I Lost My Mobile at the Mall (2009) is Wendy's first novel for teens.
She has written for numerous Australian magazines and has been a contributing columnist for Australian Women's Weekly, New Weekly, The Good Weekend and HQ.
Wendy contributed to Marie Claire’s What Women Want in 2002, My Sporting Hero edited by Greg Gowden which was published by Random House Australia and a volume of The Best Ever Sports Writing . . . 200 Years of Sport Writing. She also wrote the libretto for Baz Luhrmann’s Opera Australia production of Lake Lost.
3 1/2 stars. Lots of points for the style of this book. The introduction is done very well, explaining how most of the sketches were performed with men, or written by men, or produced by men, and that female comedy isn't separate but a collaboration. This book is a celebration of one side of comedy, and the new forms female comedy has been able to take over the past decades. A feminist book comfortable in its own skin.
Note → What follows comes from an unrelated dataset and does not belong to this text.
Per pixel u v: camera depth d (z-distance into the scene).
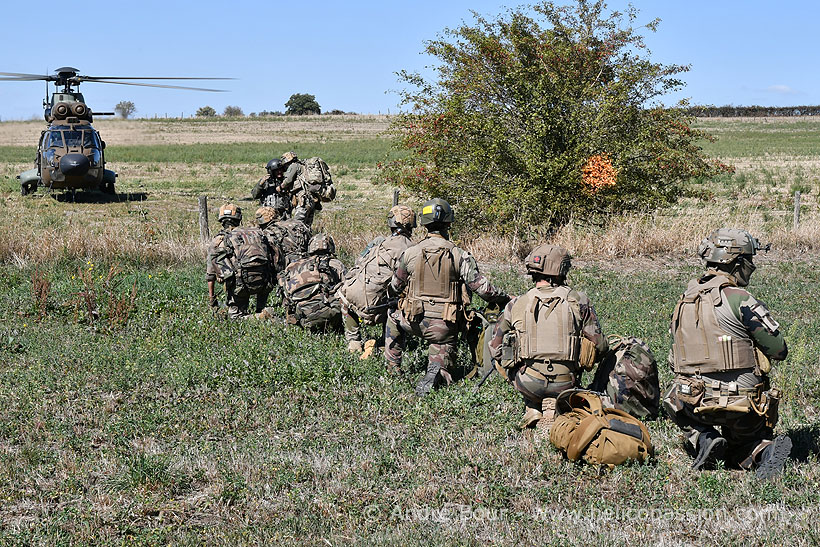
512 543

Another big plus is that it introduces the work, interviews the artists when possible, and then lets the work speak for itself. The original sketch dialogues is here and that is amazing stuff.
What I get from it most clearly is the truth of the phrase drama is easy, comedy is hard. Because with just a bare script, you can see that each routine is a bit funny. But very few made me laugh out loud. Because so much of what gave them their power must have been intonation, timing, inflection, expression. The words don't capture what a comedian brings to their work. I am deeply impressed.
I'm not sure why they chose the format they did for this book. It's an A4 softcover book which is why I think it took me so long to read it. First impressions are everything, and this book I fear would have looked dated and cheap right when it was published, because anyone with a printer, any school and office, prints out on A4 paper with a cardboard cover. This book took effort to make but I think the presentation inadvertently belittled it. It's an awkward size, you can't carry it in your handbag, it's hard to stop it from getting bent pages. I don't know if it did well when first published but if not, I suspect that its format had something to do with it. It's like they made a coffee table book but were too cheap to put a hard cover on it.
But it's good, and I'm glad I read it, even though I knew almost none of the names. It's a slice of history, and fascinating for it.